Hacker News new | ask | show | jobs
by scarmig 4983 days ago
Here's a slightly OT question, for politically inclined folks:

How likely would you be to look at a site that on election day scrapes election results as they come in from various swing states, and extrapolates the state result by projecting each county individually from already reported precincts?

Obvious some assumptions about precinct homogeneity and turnout implicit in that, but it'd provide at least some value over the raw results ("OMG with 5% of the vote in, Obama's leading by 20 points in Ohio!")

4 comments

I'm almost enough of a political nerd and devloper nerd to try this, but I think the hardest part would be the scraping... Since the news sites have probably changed their formatting since the last election, it would be hard to test the results until they start displaying.
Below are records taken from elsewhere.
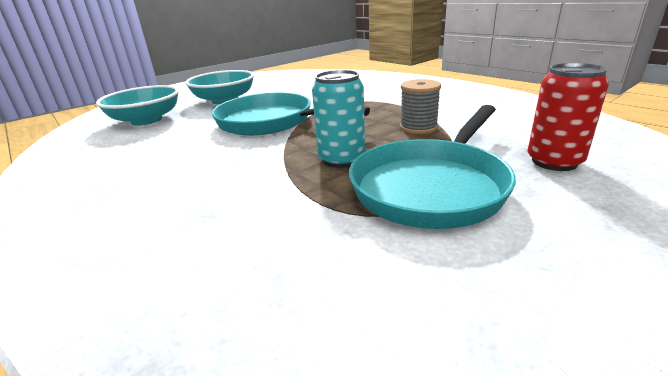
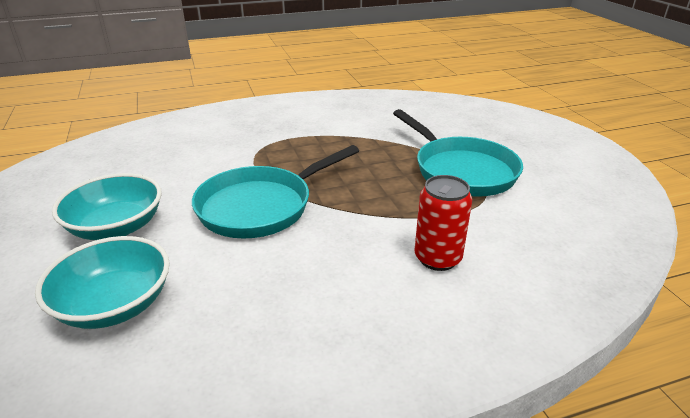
camera: 70 degrees left, 5 degrees up
(341, 159) = (394, 189): turquoise can -> none
(418, 128) = (361, 146): grey spool -> none
(554, 162) = (454, 129): red can -> red can (437, 258)

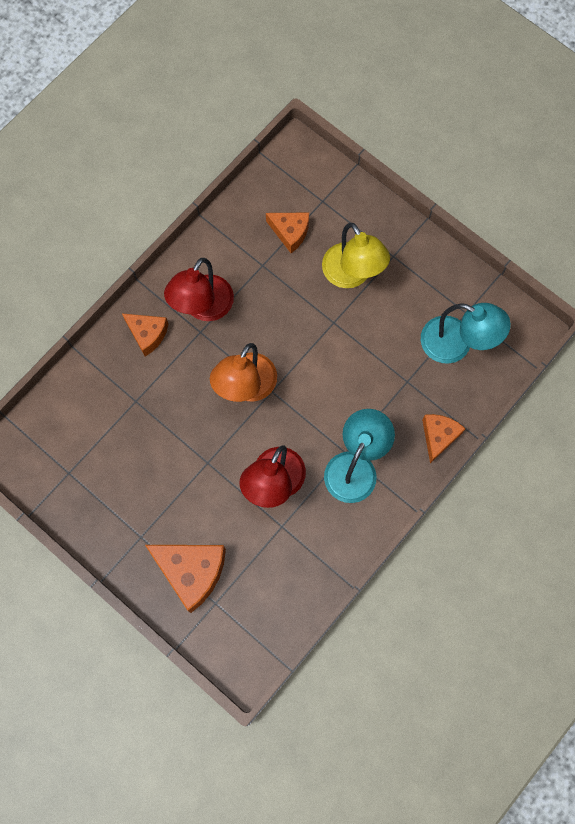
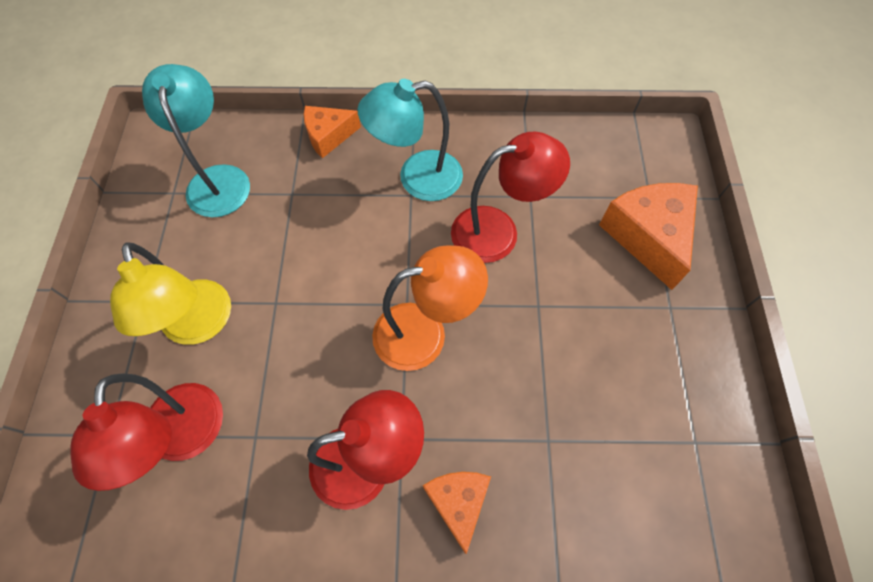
camera: 130 degrees left, 10 degrees down
(290, 232) = (183, 439): orange cheese -> red lamp
(352, 275) = (199, 326): yellow lamp -> yellow lamp turned 135 degrees clockwise

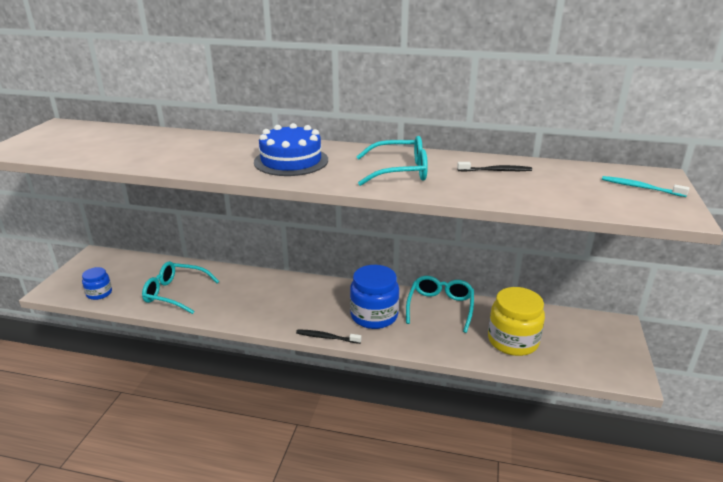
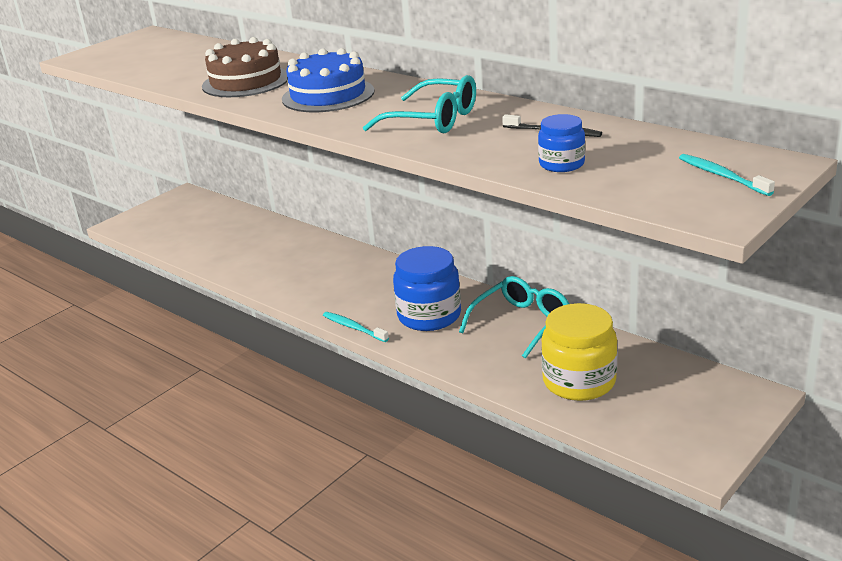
camera: 30 degrees right, 0 degrees up
(99, 293) = (161, 235): blue jar -> blue jar (561, 164)
(175, 293) = (233, 249): turquoise glasses -> none
(205, 157) = (246, 81): none -> brown cake
(327, 337) = (354, 328): black toothbrush -> turquoise toothbrush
If it take an hour to get all the bugs worked out in the scraper, well by then, the scraping might be usless. Maybe there's some kind of centralized API for accessing raw election results, though.
I'll bet you could get each state's official SOS results relatively easily. However, "calling" the election depends on more than just the official SOS reports. CNN will call things when their exit polls show one thing and then the early rounds of official results confirm them.
I think you'd need more granularity than SOS websites provide. They tend to be county by county, and you really need precinct by precinct.
I think county by county results would be enough to do a reasonable prediction but I don't think SOS websites are updated with those results in anything close to real time on election night.
I considered building such a site about a couple of months ago, the problem is getting the streaming results. From my research there is no public api that allows you access to results in real time at the level of granularity you would need (atleast county level). I suppose you could scrape the data off from the sites of the networks but you don't know how that's going to be formatted until election day at which point it's too late.
CNN and a few others have been doing this in recent cycles, though maybe their presentation could be improved upon. They do seem to emphasize the raw numbers on-air though.

On this topic, a mirror of the Sec.-of-State result pages might be pretty useful. A lot of them aren't going to be able to handle the load.

I think you basically described FiveThirtyEight
FiveThirtyEight definitely doesn't do this, or hasn't in the past, it least. It models via demographics and polling, while this would be a much simpler model basing its predictions on already reported results.